X". In any case, it brings up a very important aspect of marketing,
which is to say that there is a reason for everything, including why you
should and shouldn't worry about things like domain names.
First, there is some validity to the notion that if you have your own
domain name, everyone thinks you actually know what you're doing on the
web. It's sexy. Impressive. Which is why there is a frankel-anderson.com
(the reason there isn't a "frankel&anderson.com" is because
ampersands are code). And yes, having your own domain name does communicate
the fact that you have invested some time and effort into your business.

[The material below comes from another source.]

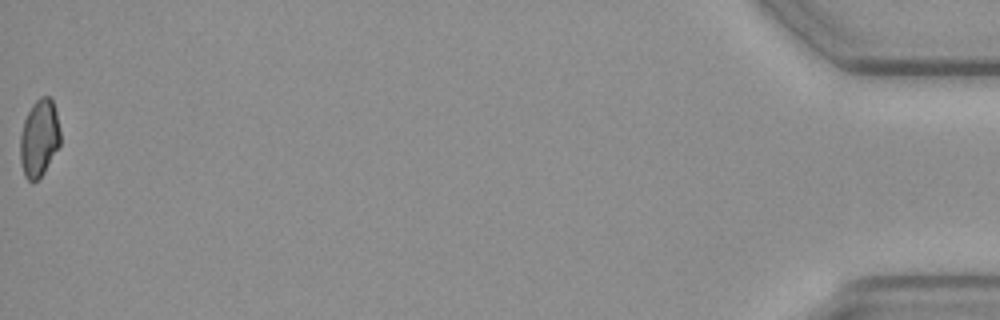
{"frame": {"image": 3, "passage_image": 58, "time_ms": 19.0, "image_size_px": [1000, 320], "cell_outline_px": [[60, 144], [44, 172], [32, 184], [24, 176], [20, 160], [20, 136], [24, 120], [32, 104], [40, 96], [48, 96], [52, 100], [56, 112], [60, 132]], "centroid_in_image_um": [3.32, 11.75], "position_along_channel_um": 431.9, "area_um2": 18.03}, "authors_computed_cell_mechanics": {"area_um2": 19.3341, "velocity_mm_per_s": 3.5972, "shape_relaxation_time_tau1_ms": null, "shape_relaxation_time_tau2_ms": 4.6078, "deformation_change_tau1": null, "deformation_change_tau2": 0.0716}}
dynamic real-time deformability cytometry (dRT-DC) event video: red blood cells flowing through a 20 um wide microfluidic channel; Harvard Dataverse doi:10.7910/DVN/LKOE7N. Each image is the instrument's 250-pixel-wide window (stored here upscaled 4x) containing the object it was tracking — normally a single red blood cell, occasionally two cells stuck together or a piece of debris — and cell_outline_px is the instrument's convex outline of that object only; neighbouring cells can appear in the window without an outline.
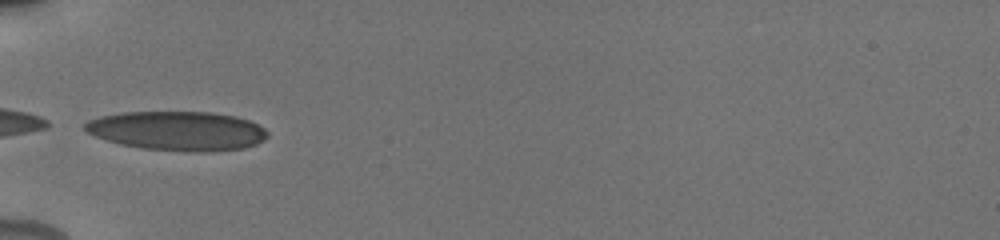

But that ain't the whole story by a long shot. Let's not forget that
we're in business to do business with other people who want to do business.
And not all of them are as technically -- shall we say "comfortable"
-- as you and I are. In my own travels, I have found that in the REAL world,
very few clients even have e-mail. To the digitally-challenged, it's still
frightening stuff. So in the interest of making things as easy as possible
for the OTHER GUY, I maintain an address that happens to be the most popular
on the planet: AOL.
Don't get me wrong, I'm no fan of Steve "What Have You Done For
Me Lately" Case (I remember the lad when he was roaming the trade show
floors hawking Quantum Link for Commodore. Yes, I did some advertising for
him. But does he return my calls? He does not. Which is why I might take
a few lines here to remind you that the Justice Department has extended
the deadline for claiming your AOL Class Action settlement refunds to December,
1997), but the fact is that for clients, it's the easiest and most reliable
way to send and receive files and transfers without corruption. And if you
work as digitally intensively as I do, you learn to value that benefit that
only a "closed system" like AOL offers. Since I have to teach
my clients to get online, AOL's interface makes the job easiest. Finally,
for newbies, it's the least threatening way to get in touch with me: No
'@'s", "com's" or "`'s" to worry about.
It also doesn't hurt business to have your name listed in a community
of 8 million subscribers.
Another way to look at it is that an "aol.com" at the end of
your name means you're "one of the people". It's non-threatening.
I mean, with an "aol.com" at the end of my tag, how many client
would ever suspect that I answer my e-mail while sipping champagne at the
edge of my slightly-more-than-tepid jacuzzi?
So while the e-snobs may not be impressed, to the great unwashed, an
AOL account is the easiest and friendliest way to get them on line. It's
the easiest way to get them in the habit of working digitally, which in
turn makes it easier to do business with guys like me.
And I'll take profitability over snob appeal any time.